Десятники ввели Гриця.
— А! — невольно вырвалось у чиновника. Необычная внешность Гриця и смелое, умное выражение лица взволновали его. Чиновник встал и подошёл к парню.
— Как тебя зовут?
— Гриць Тимков.
— Сколько тебе лет?
— Девятнадцать.
— Умеешь читать, писать?
— Умею.
— Кто тебя научил?
— Мой батенько.
Комиссар пристально вглядывался в лицо Гриця. Оно было спокойным. Полонинский ветер ещё полыхал на нём здоровым румянцем. Комиссар сел на своё место, положил перед собой чистый лист бумаги и, обратившись к Грицю, сказал:
— Слушай, парень, говори правду на всё, что я тебя спрошу. Понимаешь?
— Понимаю.
— Запомни: правду, только правду! Если поймаю тебя хоть на маковое зёрнышко лжи — беда тебе! Ты видел на дворе скамью и кучу палок?
— Видел.
— Ну вот, имей в виду!
И комиссар наклонился над бумагой и, размашисто, написал заголовок, номер и вступительную формулу протокола.

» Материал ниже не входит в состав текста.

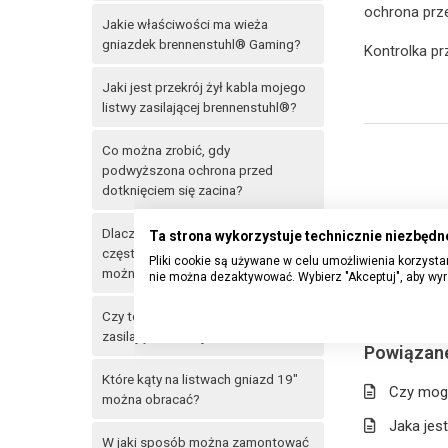
ochrona prze
Jakie właściwości ma wieża
gniazdek brennenstuhl® Gaming?
Kontrolka pr
Jaki jest przekrój żył kabla mojego
listwy zasilającej brennenstuhl®?
Co można zrobić, gdy
podwyższona ochrona przed
dotknięciem się zacina?
Dlaczego gniazdka wielokrotne
Ta strona wykorzystuje technicznie niezbędne
często mają śruby, których nie
Pliki cookie są używane w celu umożliwienia korzystan
można otworzyć?
nie można dezaktywować. Wybierz "Akceptuj", aby wyr
Czy to normalne, że moja listwa
zasilająca hałasuje?
Powiązane
Które kąty na listwach gniazd 19"
Czy mogę
można obracać?
Jaka jes
W jaki sposób można zamontować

— Ты знаешь панича Никодима?
— Знаю.
— Дружил с ним?
— Ну... панич меня любил...
— Уговаривал он тебя на что-то плохое?
— Нет.
— А против императорских чиновников?
— Говорил.
— Что говорил?
— Говорил, что они обижают народ, что их бы надо выгнать с края.
— Ага! — заскрипел комиссар. — Выгнать! А кто должен был их выгонять?
— Не знаю. Он говорил, что уже есть такие люди, которые на это сговорились.
— Ага! Сговорились! А тебя не звал присоединиться к ним?
— Нет.
Комиссар прервал допрос и, наклонившись, записал признания Гриця. Затем, сунув перо за ухо и уставившись на Гриця, спросил:
— Ну а где он теперь, твой панич?
— Не знаю.
— Не знаешь? Парень, говори правду!
— Не знаю, господин. Я вчера рано оставил его на венгерской границе. Думаю, что сегодня он уже где-то в Венгрии.
— А что ты делал на венгерской границе, что ты его там видел?
— Я проводил его.
— Проводил? Откуда?
— Отсюда, от нас.
— Ага, значит, он был у вас?
— Да, был.
И Гриць коротко рассказал о своей встрече с паничем у стога.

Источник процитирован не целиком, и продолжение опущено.